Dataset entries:
■ ■ ■ ■ ■
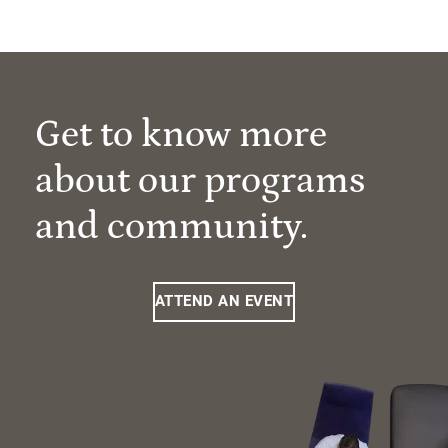
Get to know more
about our programs
and community.
ATTEND AN EVENT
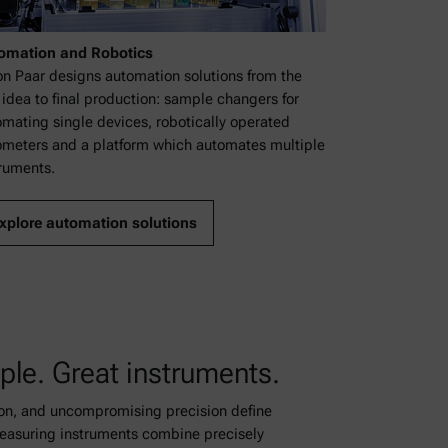
omation and Robotics
on Paar designs automation solutions from the
t idea to final production: sample changers for
mating single devices, robotically operated
ometers and a platform which automates multiple
ruments.
xplore automation solutions
ple. Great instruments.
ion, and uncompromising precision define
easuring instruments combine precisely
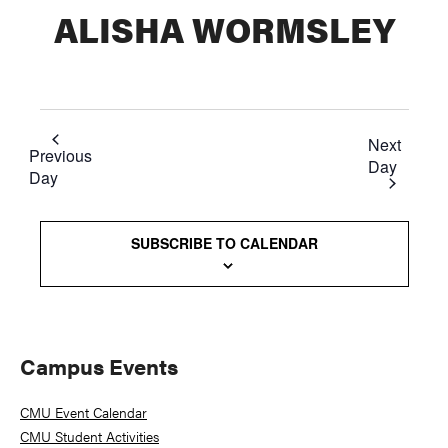
ALISHA WORMSLEY
Next
Previous
Day
Day
SUBSCRIBE TO CALENDAR
Primary
Campus Events
Sidebar
CMU Event Calendar
CMU Student Activities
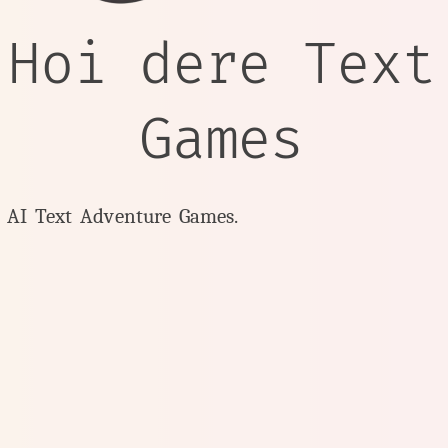
 Hoi dere Text
Games
y AI Text Adventure Games.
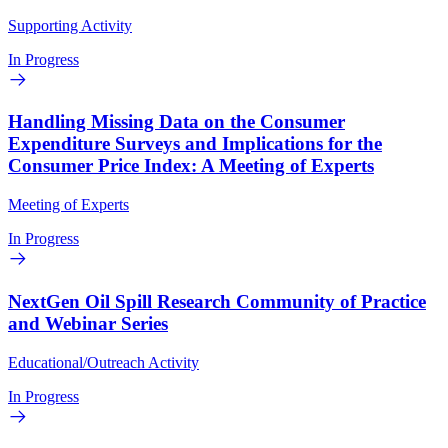
Supporting Activity
In Progress
Handling Missing Data on the Consumer
Expenditure Surveys and Implications for the
Consumer Price Index: A Meeting of Experts
Meeting of Experts
In Progress
NextGen Oil Spill Research Community of Practice
and Webinar Series
Educational/Outreach Activity
In Progress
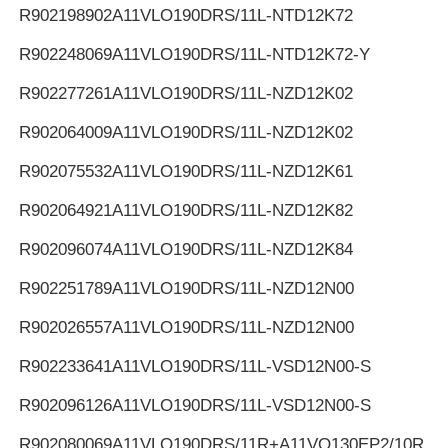
R902198902
A11VLO190DRS/11L-NTD12K72
R902248069
A11VLO190DRS/11L-NTD12K72-Y
R902277261
A11VLO190DRS/11L-NZD12K02
R902064009
A11VLO190DRS/11L-NZD12K02
R902075532
A11VLO190DRS/11L-NZD12K61
R902064921
A11VLO190DRS/11L-NZD12K82
R902096074
A11VLO190DRS/11L-NZD12K84
R902251789
A11VLO190DRS/11L-NZD12N00
R902026557
A11VLO190DRS/11L-NZD12N00
R902233641
A11VLO190DRS/11L-VSD12N00-S
R902096126
A11VLO190DRS/11L-VSD12N00-S
R902080069
A11VLO190DRS/11R+A11VO130EP2/10R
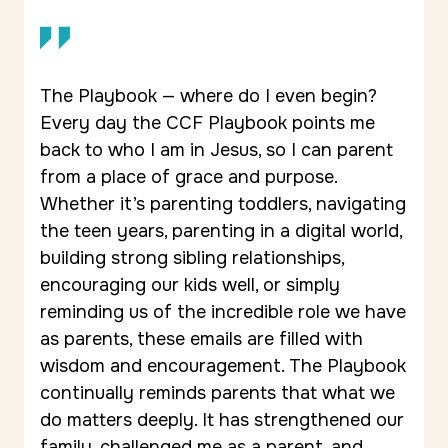
The Playbook — where do I even begin?
Every day the CCF Playbook points me
back to who I am in Jesus, so I can parent
from a place of grace and purpose.
Whether it’s parenting toddlers, navigating
the teen years, parenting in a digital world,
building strong sibling relationships,
encouraging our kids well, or simply
reminding us of the incredible role we have
as parents, these emails are filled with
wisdom and encouragement. The Playbook
continually reminds parents that what we
do matters deeply. It has strengthened our
family, challenged me as a parent, and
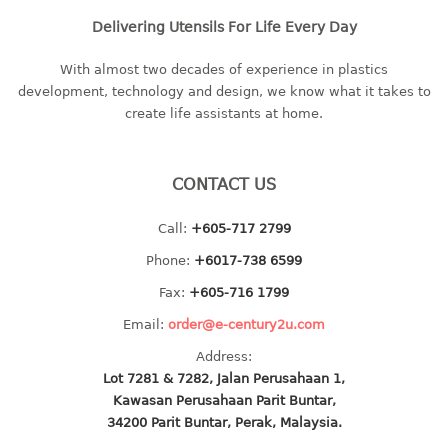
baby hanger
Delivering Utensils For Life Every Day
towel hanger
With almost two decades of experience in plastics
umbrella hanger
development, technology and design, we know what it takes to
create life assistants at home.
INDUSTRIAL
bakery tray
CONTACT US
basket
cement pail
Call:
+605-717 2799
heavy duty basket
Phone:
+6017-738 6599
heavy duty basket industrial
Fax:
+605-716 1799
multi purpose tray
Email:
order@e-century2u.com
INDUSTRIAL PAIL
Address:
Lot 7281 & 7282, Jalan Perusahaan 1,
JUG
Kawasan Perusahaan Parit Buntar,
34200 Parit Buntar, Perak, Malaysia.
MINI DRAWER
■ ■ ■ ■ ■
In the copy, keep every line of the data above exactly and drop each picture.

Get to know more
about our programs
and community.
ATTEND AN EVENT
omation and Robotics
on Paar designs automation solutions from the
t idea to final production: sample changers for
mating single devices, robotically operated
ometers and a platform which automates multiple
ruments.
xplore automation solutions
ple. Great instruments.
ion, and uncompromising precision define
easuring instruments combine precisely
ALISHA WORMSLEY
Next
Previous
Day
Day
SUBSCRIBE TO CALENDAR
Primary
Campus Events
Sidebar
CMU Event Calendar
CMU Student Activities
 Hoi dere Text
Games
y AI Text Adventure Games.
Supporting Activity
In Progress
Handling Missing Data on the Consumer
Expenditure Surveys and Implications for the
Consumer Price Index: A Meeting of Experts
Meeting of Experts
In Progress
NextGen Oil Spill Research Community of Practice
and Webinar Series
Educational/Outreach Activity
In Progress
R902198902
A11VLO190DRS/11L-NTD12K72
R902248069
A11VLO190DRS/11L-NTD12K72-Y
R902277261
A11VLO190DRS/11L-NZD12K02
R902064009
A11VLO190DRS/11L-NZD12K02
R902075532
A11VLO190DRS/11L-NZD12K61
R902064921
A11VLO190DRS/11L-NZD12K82
R902096074
A11VLO190DRS/11L-NZD12K84
R902251789
A11VLO190DRS/11L-NZD12N00
R902026557
A11VLO190DRS/11L-NZD12N00
R902233641
A11VLO190DRS/11L-VSD12N00-S
R902096126
A11VLO190DRS/11L-VSD12N00-S
R902080069
A11VLO190DRS/11R+A11VO130EP2/10R
The Playbook — where do I even begin?
Every day the CCF Playbook points me
back to who I am in Jesus, so I can parent
from a place of grace and purpose.
Whether it’s parenting toddlers, navigating
the teen years, parenting in a digital world,
building strong sibling relationships,
encouraging our kids well, or simply
reminding us of the incredible role we have
as parents, these emails are filled with
wisdom and encouragement. The Playbook
continually reminds parents that what we
do matters deeply. It has strengthened our
family, challenged me as a parent, and
baby hanger
Delivering Utensils For Life Every Day
towel hanger
With almost two decades of experience in plastics
umbrella hanger
development, technology and design, we know what it takes to
create life assistants at home.
INDUSTRIAL
bakery tray
CONTACT US
basket
cement pail
Call:
+605-717 2799
heavy duty basket
Phone:
+6017-738 6599
heavy duty basket industrial
Fax:
+605-716 1799
multi purpose tray
Email:
order@e-century2u.com
INDUSTRIAL PAIL
Address:
Lot 7281 & 7282, Jalan Perusahaan 1,
JUG
Kawasan Perusahaan Parit Buntar,
34200 Parit Buntar, Perak, Malaysia.
MINI DRAWER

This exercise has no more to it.